When the economy took a nosedive in the 1930’s, I’m curious how prepared those families were to survive. By nature, life was still significantly less than what we would define as convenient. Even though the roaring 20’s brought a boom of manufacturing, radio, and railways, a lot of rural America was still living without electricity and indoor plumbing.
As decades have passed, technology and society have evolved, and many of us find ourselves raising our kids in a time of abundance.
We can afford to buy clothes when we need them or call the repairman if an appliance isn’t working. We have enough food from the grocery store to keep our refrigerator full and a health-care system for when we are sick. We can afford to avoid asking for our neighbor’s help. We can entertain ourselves rather than needing a face to face conversation.
We are far from surviving, I guess you could say we are thriving.
Or are we?
Are we getting too far away from the earth and the One who waters it, to sustain ourselves and our loved ones?
Will our children know how to make clothes last a long time, by sewing, mending, and making alterations?
Will they be willing to take humble jobs to provide for their families?
Will they have the knowledge to grow a garden and keep themselves fed?
Will they know how to cook from scratch, on a low-budget, and with the food they were able to produce at home?
Will they have the discipline to spend their money wisely?
Will they have tender hearts to help family and neighbors support each other with food, resources, and money.
Would they be selfless enough to give their portion to feed their own kids?
Will they have a general knowledge of home remedies for common illnesses?

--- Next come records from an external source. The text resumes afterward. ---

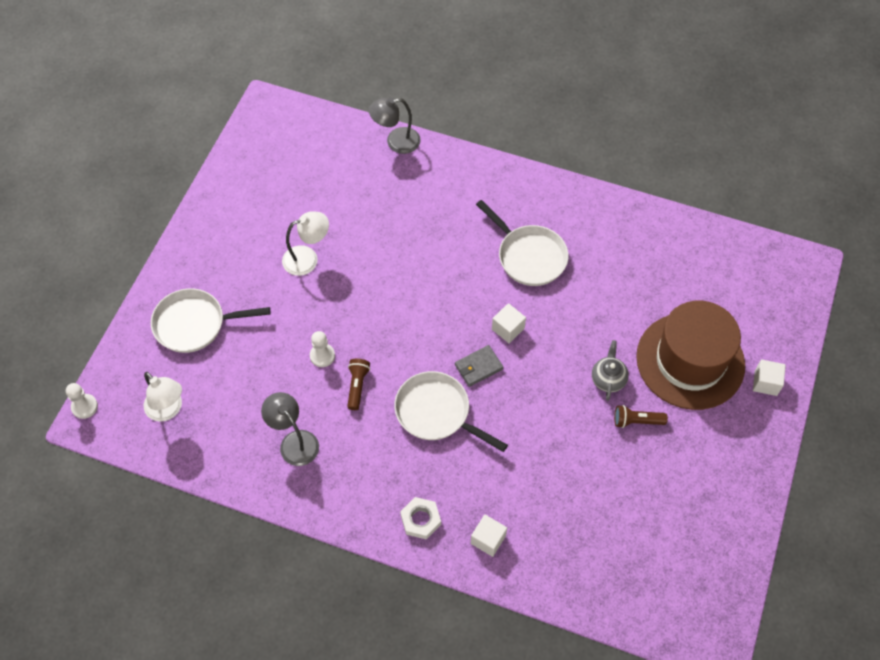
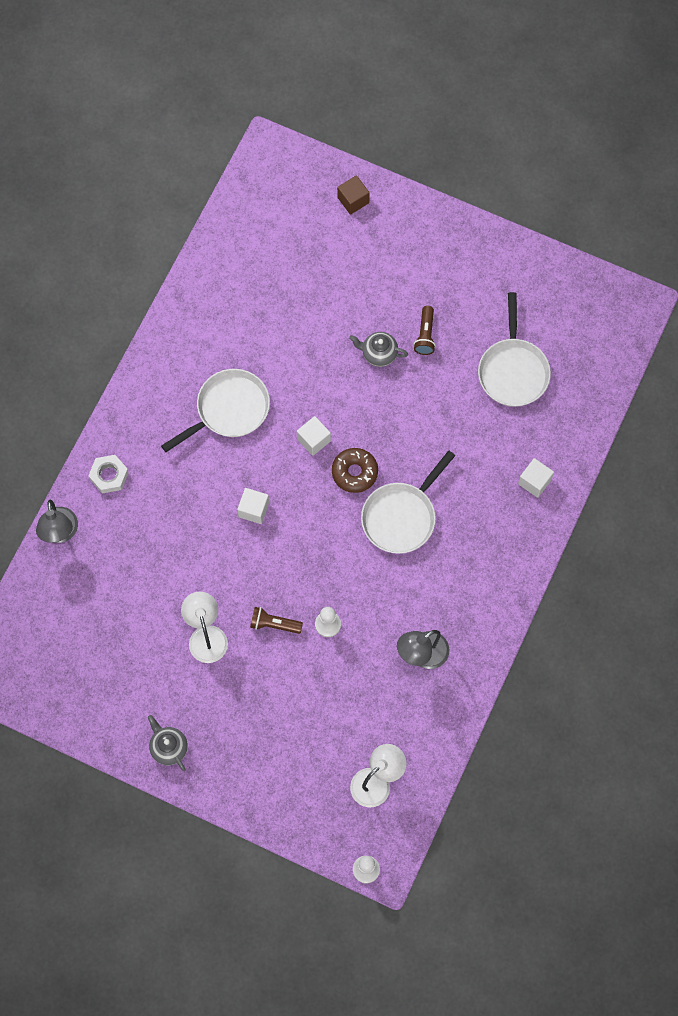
camera: 85 degrees left, 10 degrees up
(195, 324) = (277, 756): white pan -> white pan (513, 370)
(204, 239) = (168, 747): none -> grey teapot
(357, 386) = (366, 591): brown flashlight -> brown flashlight (274, 624)
(420, 520) = (511, 540): white nut -> white nut (109, 475)
(478, 367) = (354, 472): grey wallet -> brown donut
(690, 361) = (365, 277): brown hat -> none
(765, 383) = (395, 215): white cube -> white cube (253, 509)
(773, 343) = (353, 200): none -> brown cube

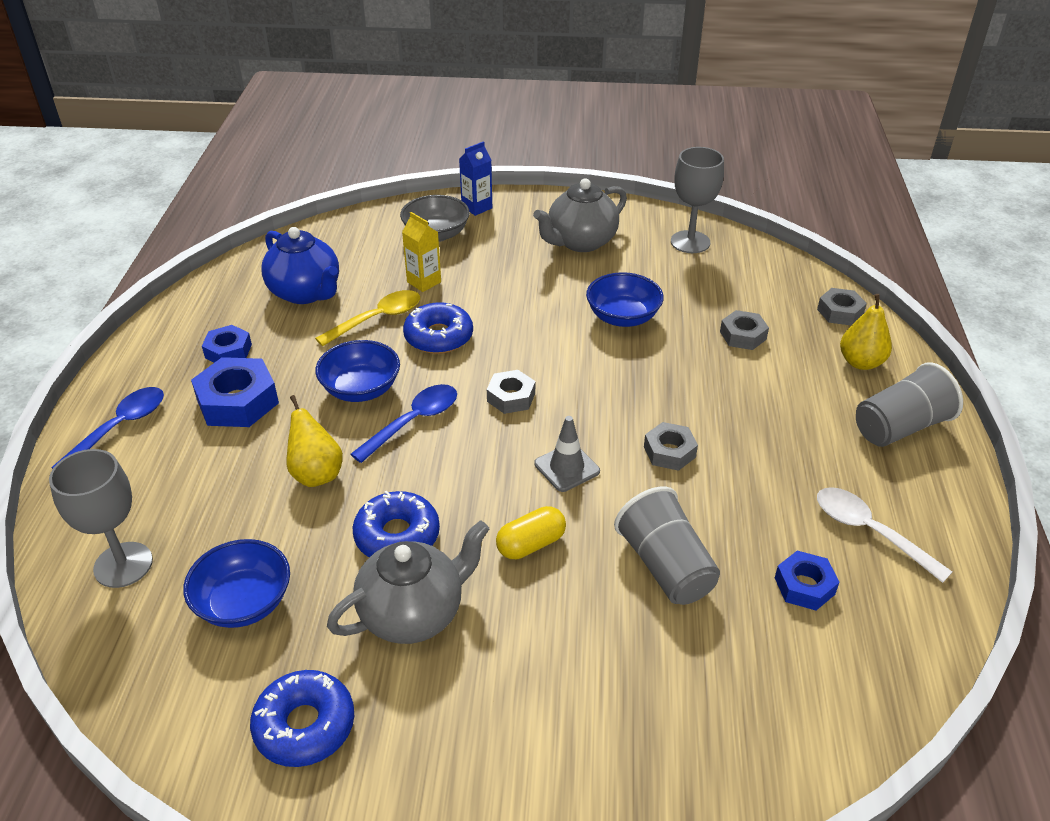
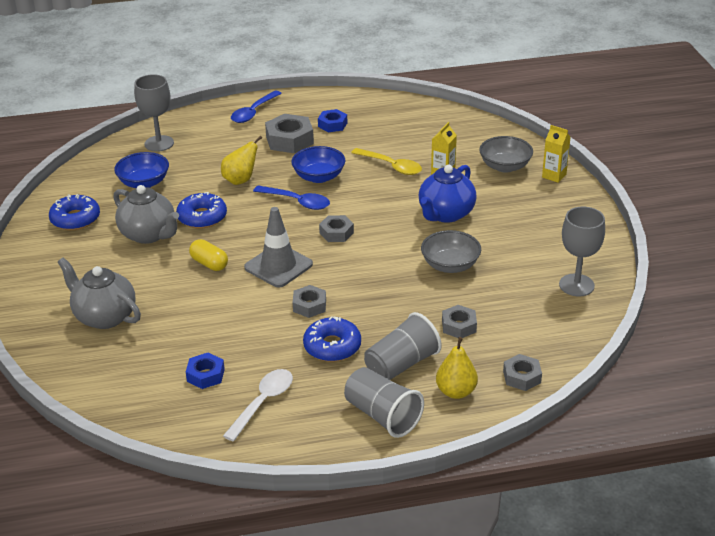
camera: 75 degrees right, 5 degrees down
(119, 428) = (253, 112): blue spoon -> blue spoon turned 105 degrees clockwise
(237, 401) = (289, 140): blue nut -> grey nut
(306, 293) = (404, 134): blue teapot -> blue teapot (445, 214)
(438, 337) = (385, 193): blue donut -> blue donut (332, 346)
(477, 207) = (554, 176): blue carton -> yellow carton
(567, 467) = (278, 266): grey traffic cone -> grey traffic cone, size x1.55
(580, 242) = (538, 231): grey teapot -> grey teapot (104, 316)
(623, 317) = (450, 265): blue bowl -> grey bowl
(665, 566) = (206, 316): grey cup -> grey cup (401, 364)

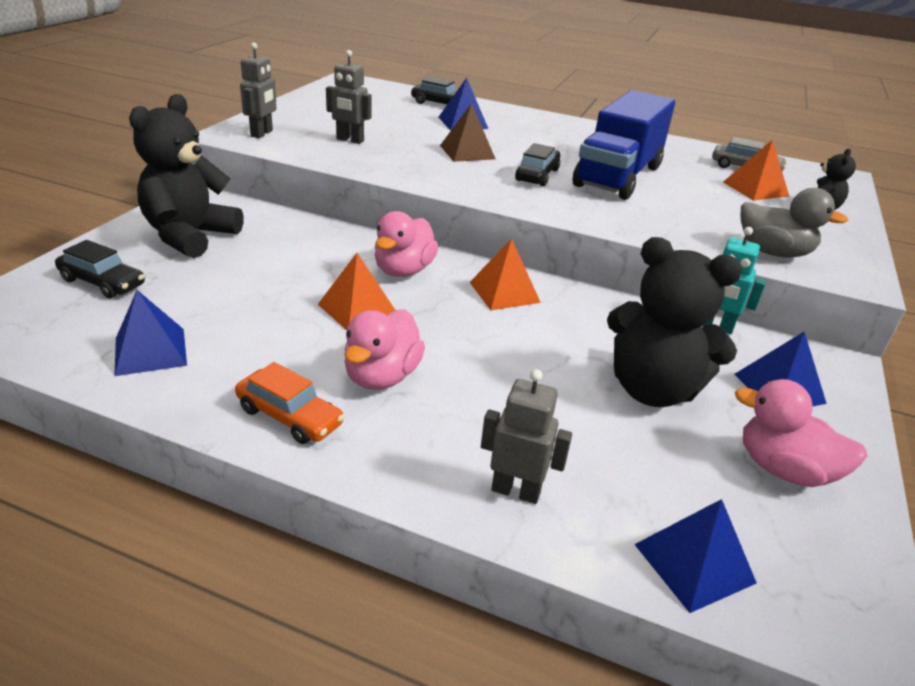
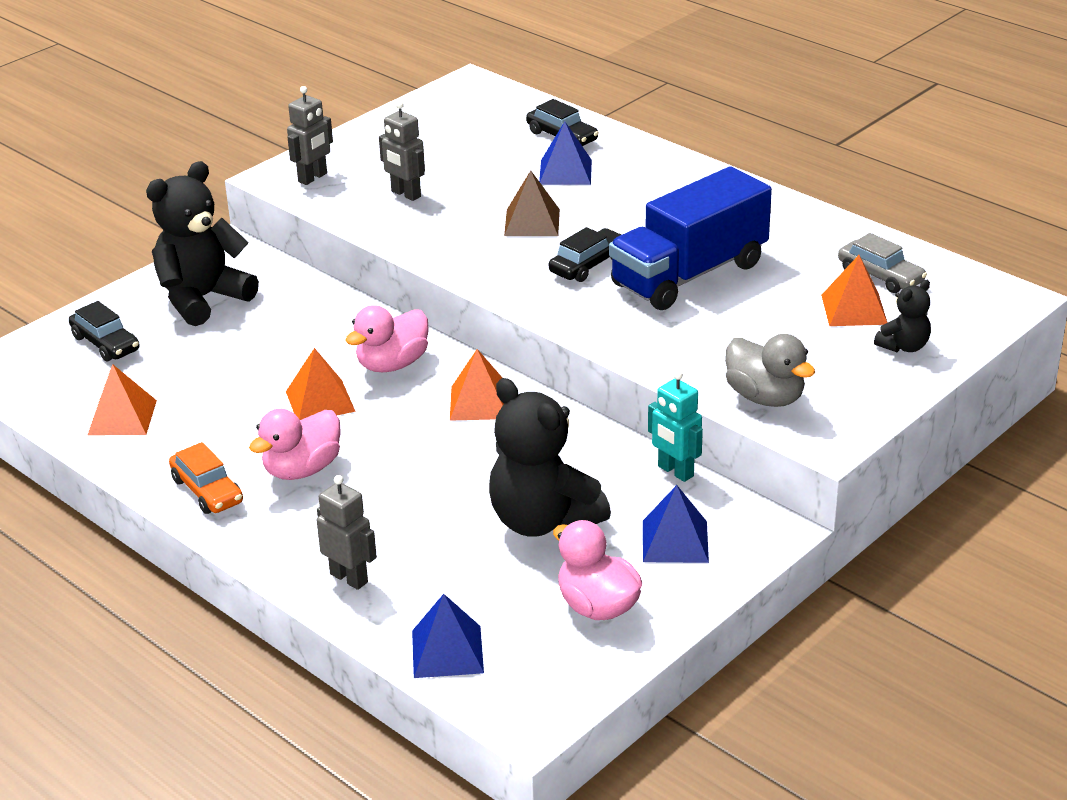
camera: 25 degrees right, 0 degrees up
(150, 351) = (122, 417): blue pyramid -> orange pyramid

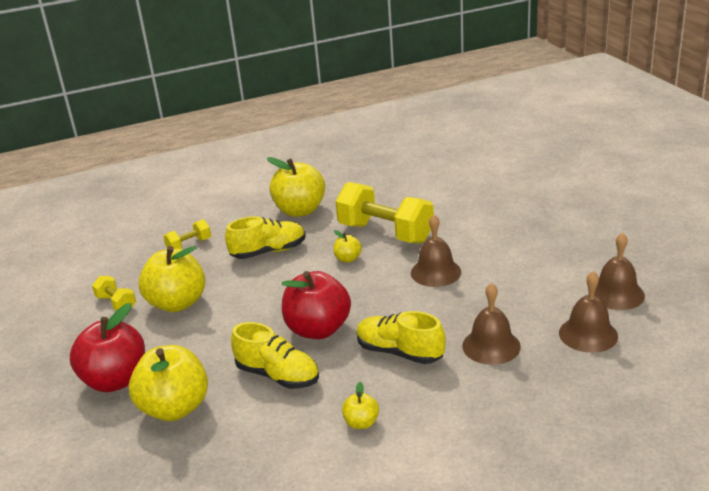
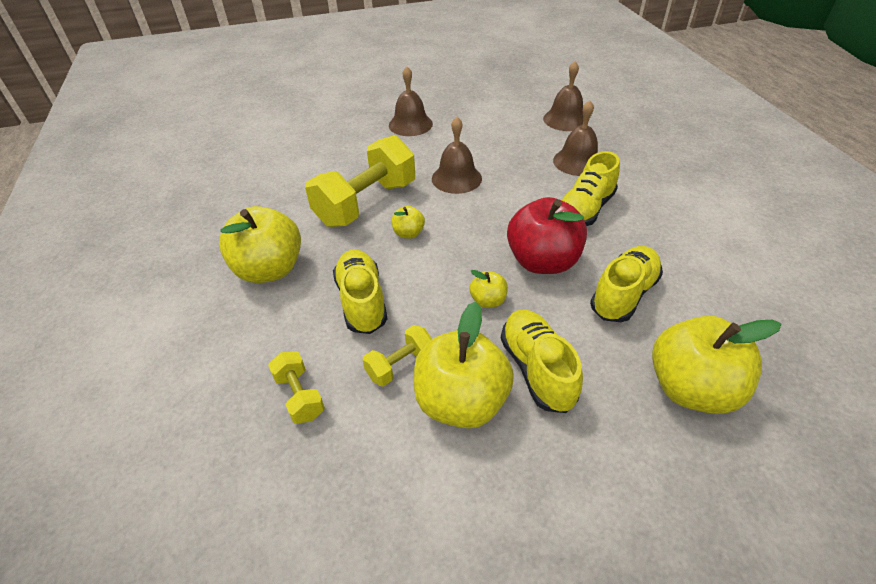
camera: 85 degrees left, 15 degrees up
(115, 380) = (642, 467): red apple -> none
(116, 303) = (442, 492): yellow dumbbell -> yellow dumbbell (400, 365)
(200, 332) = (537, 369): none -> yellow shoe
(361, 423) = (689, 239): yellow apple -> yellow apple (488, 301)
(616, 294) = (515, 101): brown bell -> brown bell (410, 124)

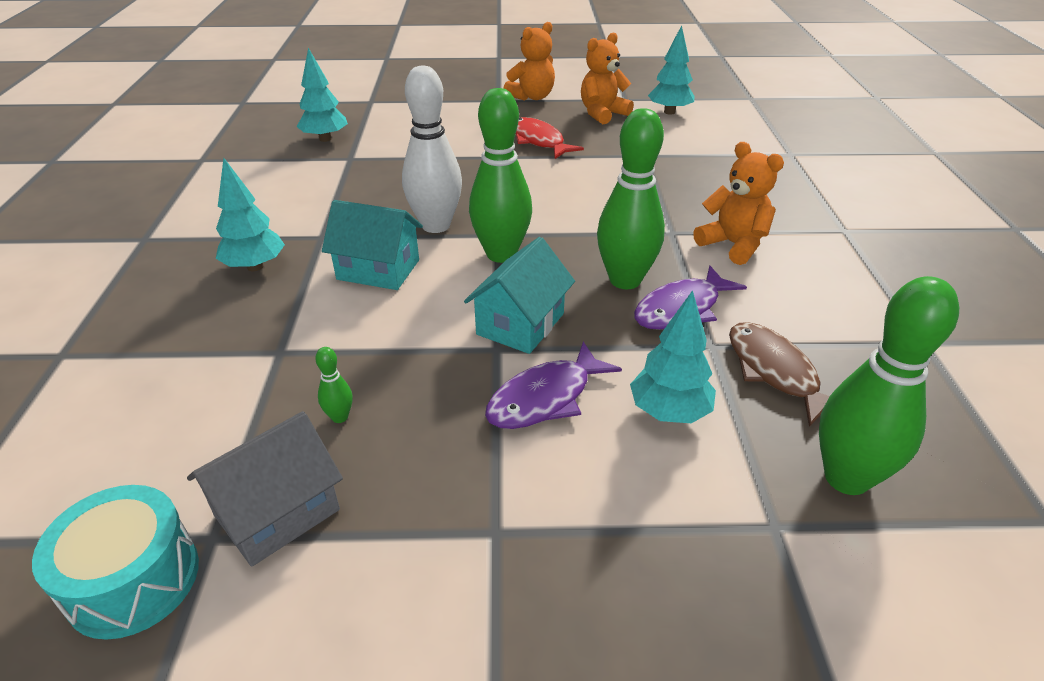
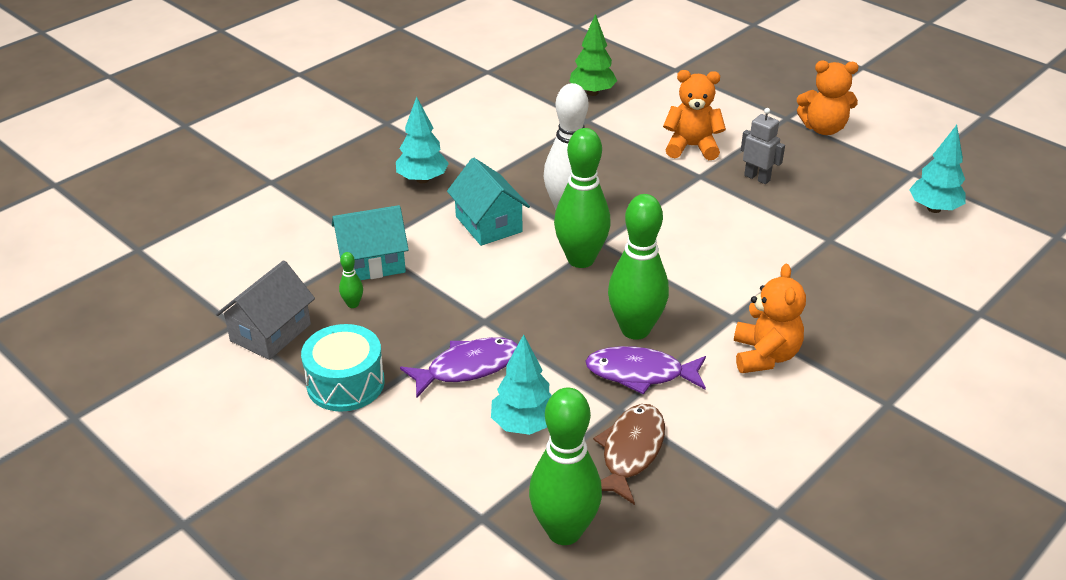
camera: 45 degrees right, 0 degrees up
(133, 580) = (188, 321): turquoise drum -> turquoise drum (345, 383)
(277, 512) = (270, 332): grey house -> grey house turned 60 degrees counterclockwise
(325, 139) = (592, 93): turquoise tree -> green tree
(520, 324) = (521, 315): turquoise house -> turquoise house (372, 263)
(538, 141) = (757, 178): red fish -> grey robot
(545, 398) = (468, 367): purple fish -> purple fish turned 150 degrees clockwise
(602, 114) = (861, 178): orange teddy bear -> orange teddy bear (691, 147)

Will they understand that hard work means food on the table and a roof over your head?
Will they have a basic knowledge of edible berries, nuts, and plants?
Will they know how to cast a line or go hunting?
Will they know how to preserve food by canning and storing?
Will they know how to be creative and resourceful with what they have?
Will they push through their problems to find answers?
Will they be humble enough to ask for help?
I realize these questions are a bit old-fashioned, because we are where we are, and wrapping a gingham apron around my waist,or making my own soap won’t change that.
Progress, technology, and advancement are a part of our lives. However, I think there is merit in keeping one foot toward progress, and one foot firmly planted on the grassy earth.
Our food still grows from the same rain and sunshine that God pours down, and our hearts are still fulfilled by thankfulness toward God, and relationships with people.
As I raise my kids in this season of abundance, my prayer is that I not only teach them the new way, but also show them the path worn by my parents, and their parents, and their parents… That dirt, face-to-face relationships, hand-picked berries, and frugality are not just a thing of the past, but rather a foundation on which to build their future … in plenty, OR in poverty.